El 12 de abril, el Comité de las Naciones Unidas sobre Desapariciones Forzadas publicó un informe en el que expresaba su preocupación por el continuo “enfoque militarizado de la seguridad pública de México por el riesgo que implica para los derechos humanos.” El informe continuaba diciendo que “en 2021, la SEDENA [the Mexican military] y la Guardia Nacional se encontraban entre las 10 entidades gubernamentales más nombradas en los procedimientos sancionadores por presuntas violaciones a los derechos humanos por parte de la CNDH [the Mexican government’s National Human Rights Commission].”
López Obrador criticó el informe al día siguiente. “No tienen toda la información, no están actuando con apego a la verdad”, dijo en Palacio Nacional. “No estamos en los viejos tiempos en que se utilizaba al Ejército para reprimir a la gente o rematar a los heridos”.
Pero Ramos, del Comité de Derechos Humanos de Nuevo Laredo -hablando conmigo en la oficina del comité donde, después de enfrentarse a años de amenazas por parte de las fuerzas de seguridad del estado, una pantalla de ordenador transmite sin parar las cámaras de seguridad del exterior- dijo que “cuando los soldados salen a patrullar en Nuevo Laredo, salen a la defensiva. Todo el mundo, todos los civiles, les parecen sospechosos”.

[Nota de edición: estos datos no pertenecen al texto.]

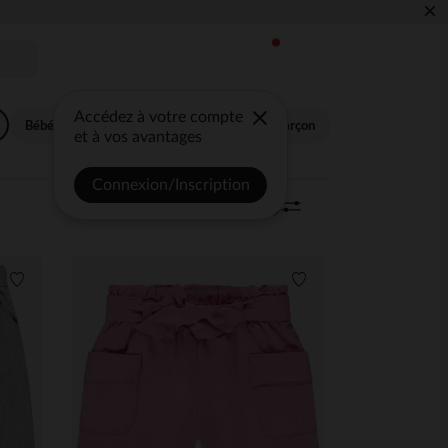
×
Accédez à votre compte
Bébé fille
Bébé garçon
Fille
Garçon
et à vos avantages
Connexion/Inscription
Trier | Filtrer
339 articles
0
Liste de souhaits
Liste de souhaits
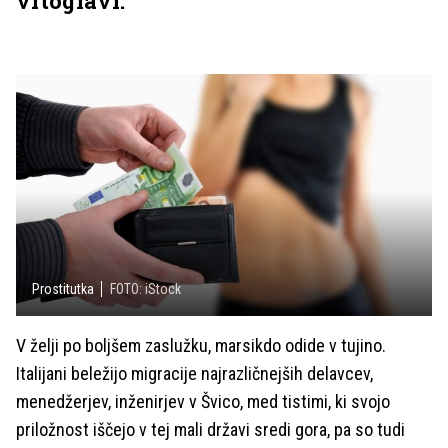
vrtoglavi.
Prostitutka
FOTO: iStock
V želji po boljšem zaslužku, marsikdo odide v tujino.
Italijani beležijo migracije najrazličnejših delavcev,
menedžerjev, inženirjev v Švico, med tistimi, ki svojo
priložnost iščejo v tej mali državi sredi gora, pa so tudi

Para Ramos, el tiroteo de Rodríguez Torres, un hombre de clase trabajadora de unos 20 años, y su amigo es una variación de una vieja historia de la guerra contra el narcotráfico en la que se criminaliza a los que parecen pobres. “El único pecado de estos jóvenes fue tener tatuajes cuando los soldados salían a patrullar”, dijo. “Y si no hay castigo y recompensa por incidentes como este, puede crear más impunidad, donde otros soldados toman menos precauciones para evitar interacciones letales. Cualquier persona que camine por la calle estaría en peligro”.